Gerstner war der Sohn des Diplomaten Karl Ritter. Er wurde 1921 Mitglied der Bündischen Jugend und der Pfadfinder, 1931/32 der Jugendorganisation "dj 1.11". Dort gehörte er dem linken, zur KPD tendierenden Flügel an. Er begegnete in diesen Kreisen unter anderem Friedrich Wolf, Harro Schulze-Boysen, Eberhard Koebel (tusk) und Heinrich Graf von Einsiedel. Von 1931 bis 1935 studierte er Jura in Berlin. Er promovierte 1937 an der Universität Erlangen zum Dr. jur. mit einer Dissertation über Treugiroverkehr. 1931 trat er dem Roten Studentenbund bei. Am 1. Mai 1933 wurde er Mitglied der NSDAP unter der Nummer 2.673.178. 1935 war er in der Referendarausbildung am Amtsgericht Rheinsberg und in einem jüdischen Berliner Anwaltsbüro; von 1936 bis 1939 war Gerstner als Referendar an der Handelskammer in Paris tätig. Wegen spinaler Kinderlähmung war er vom Militärdienst befreit. Von 1940 bis 1944 war er Wissenschaftlicher Hilfsarbeiter in der Wirtschaftsabteilung der deutschen Botschaft in Paris.[1]. Gleichzeitig unterstützte er die Résistance durch Nachrichtenübermittlung und Ausstellung von Passierscheinen in die unbesetzte Zone, insbesondere für jüdische Familien. [2] 1944-45 war er Mitarbeiter des Auswärtigen Amtes in Berlin und leistete illegale politische Arbeit in Berlin-Wilmersdorf.

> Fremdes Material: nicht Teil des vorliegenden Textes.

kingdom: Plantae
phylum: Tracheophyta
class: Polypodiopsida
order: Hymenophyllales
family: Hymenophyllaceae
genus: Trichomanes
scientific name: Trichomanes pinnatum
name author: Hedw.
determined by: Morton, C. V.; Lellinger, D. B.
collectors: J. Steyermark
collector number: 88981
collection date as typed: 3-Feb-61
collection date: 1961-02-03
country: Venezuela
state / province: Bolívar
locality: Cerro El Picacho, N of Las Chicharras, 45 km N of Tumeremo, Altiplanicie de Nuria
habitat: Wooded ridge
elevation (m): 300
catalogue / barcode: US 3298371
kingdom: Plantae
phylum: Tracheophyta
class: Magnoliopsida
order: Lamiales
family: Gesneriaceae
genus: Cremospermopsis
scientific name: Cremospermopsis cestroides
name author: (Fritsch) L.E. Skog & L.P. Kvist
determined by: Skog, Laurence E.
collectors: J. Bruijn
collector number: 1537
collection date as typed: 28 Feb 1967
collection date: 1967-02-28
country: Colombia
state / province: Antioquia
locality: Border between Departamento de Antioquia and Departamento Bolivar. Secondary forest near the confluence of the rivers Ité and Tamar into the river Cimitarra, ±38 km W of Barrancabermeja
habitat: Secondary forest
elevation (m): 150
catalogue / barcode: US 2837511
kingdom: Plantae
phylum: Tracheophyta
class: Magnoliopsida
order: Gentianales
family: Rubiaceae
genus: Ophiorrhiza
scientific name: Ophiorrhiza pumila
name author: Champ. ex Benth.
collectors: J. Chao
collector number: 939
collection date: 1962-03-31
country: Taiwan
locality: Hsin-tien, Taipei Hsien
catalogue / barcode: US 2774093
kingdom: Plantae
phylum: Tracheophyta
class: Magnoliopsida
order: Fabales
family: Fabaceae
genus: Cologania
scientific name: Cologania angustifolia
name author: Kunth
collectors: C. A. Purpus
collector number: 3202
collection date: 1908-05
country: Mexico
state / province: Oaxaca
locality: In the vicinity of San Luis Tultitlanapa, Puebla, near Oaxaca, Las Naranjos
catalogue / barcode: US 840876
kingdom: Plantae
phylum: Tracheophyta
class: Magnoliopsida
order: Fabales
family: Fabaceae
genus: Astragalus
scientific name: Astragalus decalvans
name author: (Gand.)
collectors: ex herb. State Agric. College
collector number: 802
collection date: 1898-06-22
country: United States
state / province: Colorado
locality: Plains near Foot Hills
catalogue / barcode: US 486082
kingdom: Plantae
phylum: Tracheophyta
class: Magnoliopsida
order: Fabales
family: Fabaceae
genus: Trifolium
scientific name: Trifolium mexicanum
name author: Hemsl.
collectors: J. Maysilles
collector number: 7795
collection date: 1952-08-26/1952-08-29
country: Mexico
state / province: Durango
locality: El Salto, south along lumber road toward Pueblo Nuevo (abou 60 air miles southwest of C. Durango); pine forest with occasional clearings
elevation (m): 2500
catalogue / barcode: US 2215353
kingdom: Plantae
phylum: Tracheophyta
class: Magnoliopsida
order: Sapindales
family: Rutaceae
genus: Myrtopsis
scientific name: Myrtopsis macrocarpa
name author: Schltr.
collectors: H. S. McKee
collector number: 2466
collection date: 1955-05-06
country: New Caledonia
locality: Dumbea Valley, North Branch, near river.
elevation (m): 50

Seit April 1945 war er Stellvertretender Bürgermeister von Berlin-Wilmersdorf. Unter dem Verdacht, ein hoher NS-Beamter in der deutschen Botschaft in Paris gewesen zu sein, wurde er am 24. Juli 1945 von der britischen Militärpolizei verhaftet und der sowjetischen Besatzungsmacht übergeben. Er kam in die NKWD-Untersuchungshaftanstalt in den unterirdischen Tierkadaver-Frischhaltekellern des vormaligen Veterinärmedizinischen Instituts in der Luisenstraße in Berlin-Mitte,[3] von wo aus er am 21. September 1945 in das NKWD-Sperrgebiet in Berlin-Hohenschönhausen verlegt wurde. Es galang ihm, einen geheimen Kontakt per Kassiber mit seiner Frau herzustellen. Sie konnte zahlreiche von ihm erbetene, eidesstattliche französische Erklärungen über seine Zusammenarbeit mit Angehörigen der Résistance und die Rettung jüdischer Familien zusammenstellen. Immer wieder abgewiesen, drang sie schließlich todesverachtend im Kugelhagel der Wachposten ins Sperrgebiet Hohenschönhausen ein und beeindruckte durch ihren Mut die sowjetischen Ermittler derart, dass sie das Entlastungsmaterial zur Kenntnis nahmen. Er wurde daraufhin am 21. Januar 1946 entlassen. Gerstner resümiert: "Ich verdanke ihr mein Leben".[4] Im selben Jahr wurde er Referent in der Deutschen Zentralverwaltung für Außenhandel. Von 1948 bis Mai 1989 war Gerstner Wirtschaftsjournalist der Berliner Zeitung. 1949 zog er auf Wunsch der Redaktion nach Ostberlin, ab März 1953 lebte Gerstner in Kleinmachnow. 1957 wurde er Mitglied der SED. [5]

Von 1955 bis 1988 war er wöchentlicher Kommentator bei einer sonntäglichen Wirtschaftsbetrachtung im Rundfunk der DDR, die er stets mit den Worten „sachlich, kritisch und optimistisch wie immer“ schloss. In der Fernsehsendung Prisma gab er von 1965 bis 1978 Wirtschaftsbetrachtungen, politische Zusammenhänge sowie manche Kritik am sozialistischen Regime zum Besten. Gerstner galt in der DDR als Institution und informierte mit seinen Wirtschaftsbeiträgen in Zeitungen sowie in Rundfunk und Fernsehen ein großes Publikum. Ab 1973 war er in der Berliner Zeitung als Chefreporter tätig.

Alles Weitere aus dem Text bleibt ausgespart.